Creating an Amazon Rekognition Custom Labels Dataset - Rekognition

Creating an Amazon Rekognition Custom Labels Dataset

Datasets contain the images, labels, and bounding box information that is used to train and test an Amazon Rekognition Custom Labels model. Datasets are managed by Amazon Rekognition Custom Labels projects. You create the initial training dataset for a project during project creation. You can also add new and existing datasets to a project after the project is created. For example, you might create a dataset that is used to test a model.

You can create a dataset using images from one of the following locations.

Purposing Datasets

We recommend that you create separate datasets for different image categories. For example, if you have images of scenic views and images of dogs, you should create a dogs dataset and a scenic views dataset.

Finding Objects, Scenes, and Concepts

If you want to create a model that predicts the presence of objects, scenes, and concepts in your images, you assign image-level labels to the images in your dataset. In this case, your dataset requires at least two labels. For example, the following image shows a scene. Your dataset could include image-level labels such sunrise or countryside.

When you create your dataset, you can include image-level labels for your images. For example, if your images are stored in an Amazon S3 bucket, you can use folder names to add image-level labels. You can also add image-level labels to images after you create a dataset. For more information, see Assigning Image-Level Labels to an Image. You can add new labels as you need them. For more information, see Labeling the Dataset.

The default number of images per dataset is 250,000. You can request an increase for up to 500,000 images per dataset. For more information, Service Quotas.

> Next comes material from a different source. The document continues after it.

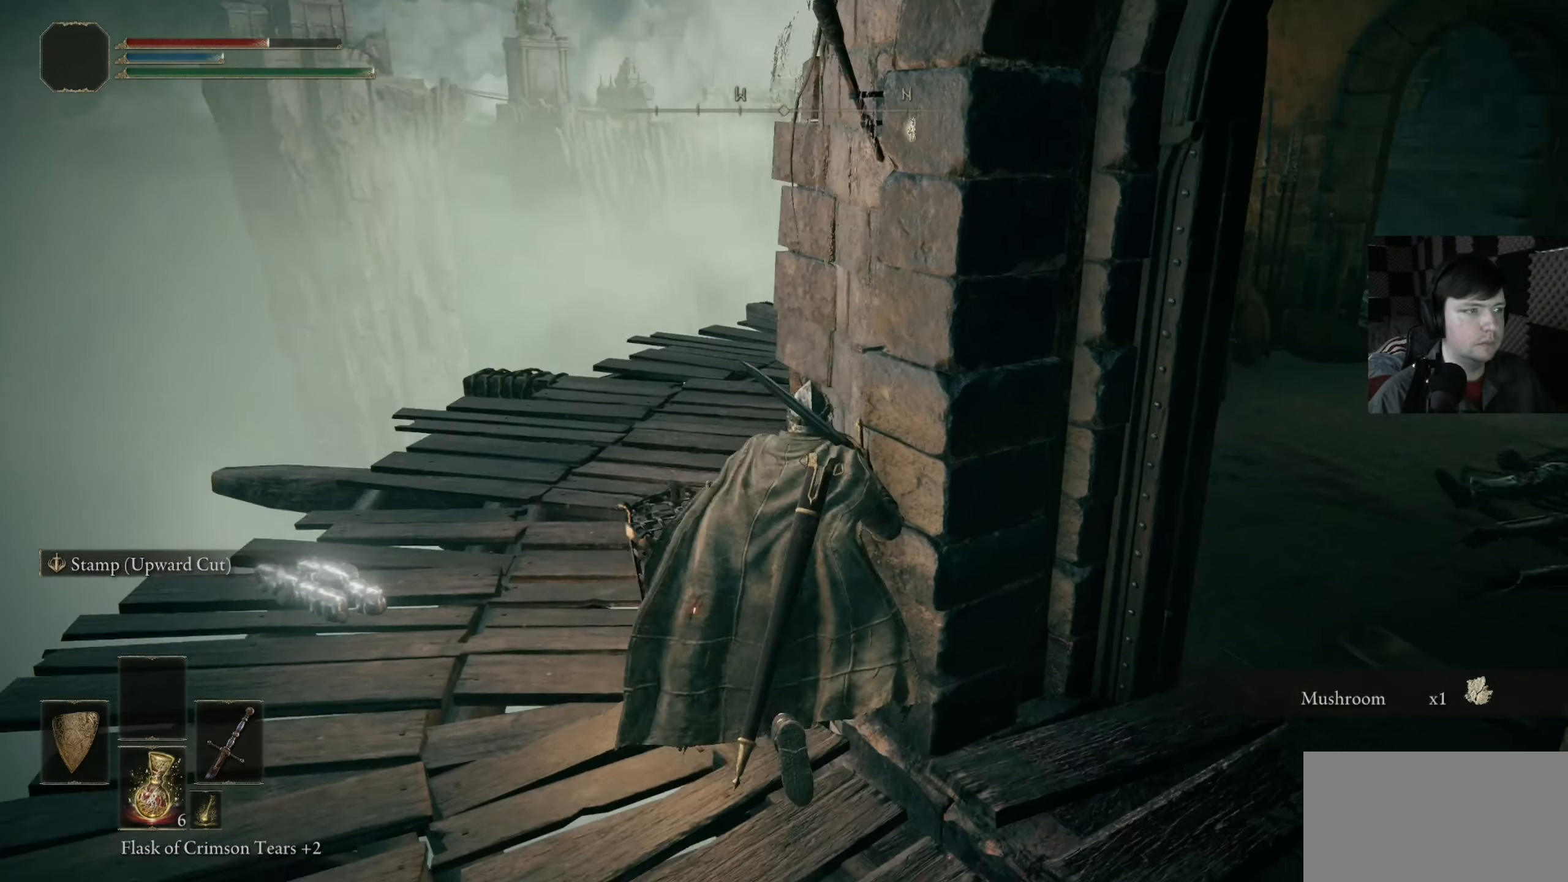
{"buttons": [], "left_stick": "left", "right_stick": "right", "events": [[50, "left_stick", "up-left"], [317, "left_stick", "left"]]}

Detecting Object Locations

To create a model that predicts the location of objects in your images, you define object location bounding boxes and labels for the images in your dataset. A bounding box is a box that tightly surrounds an object. For example, the following image shows bounding boxes around an Amazon Echo and an Amazon Echo Dot. Each bounding box has an assigned label (Amazon Echo or Amazon Echo Dot).

To detect object locations, your dataset needs at least one label. During model training, a further label is automatically created that represents the area outside of the bounding boxes on an image. When you create your dataset, you can include bounding box information for your images. For example, you can import a SageMaker Ground Truth format manifest file that contains bounding boxes. You can also add bounding boxes after you create a dataset. For more information, see Drawing Bounding Boxes. You can add new labels as you need them. For more information, see Labeling the Dataset.

You can have up to 250,000 images per dataset. This value can't be increased. For more information, see Guidelines and Quotas in Amazon Rekognition Custom Labels.

Combining Image-Level and Bounding Box Labeled Images

You can combine image-level labels and bounding box labeled images in a single dataset. In this case, Amazon Rekognition Custom Labels chooses whether to create an image-level model or an object location model.

For information about adding labels to a dataset, see Labeling the Dataset.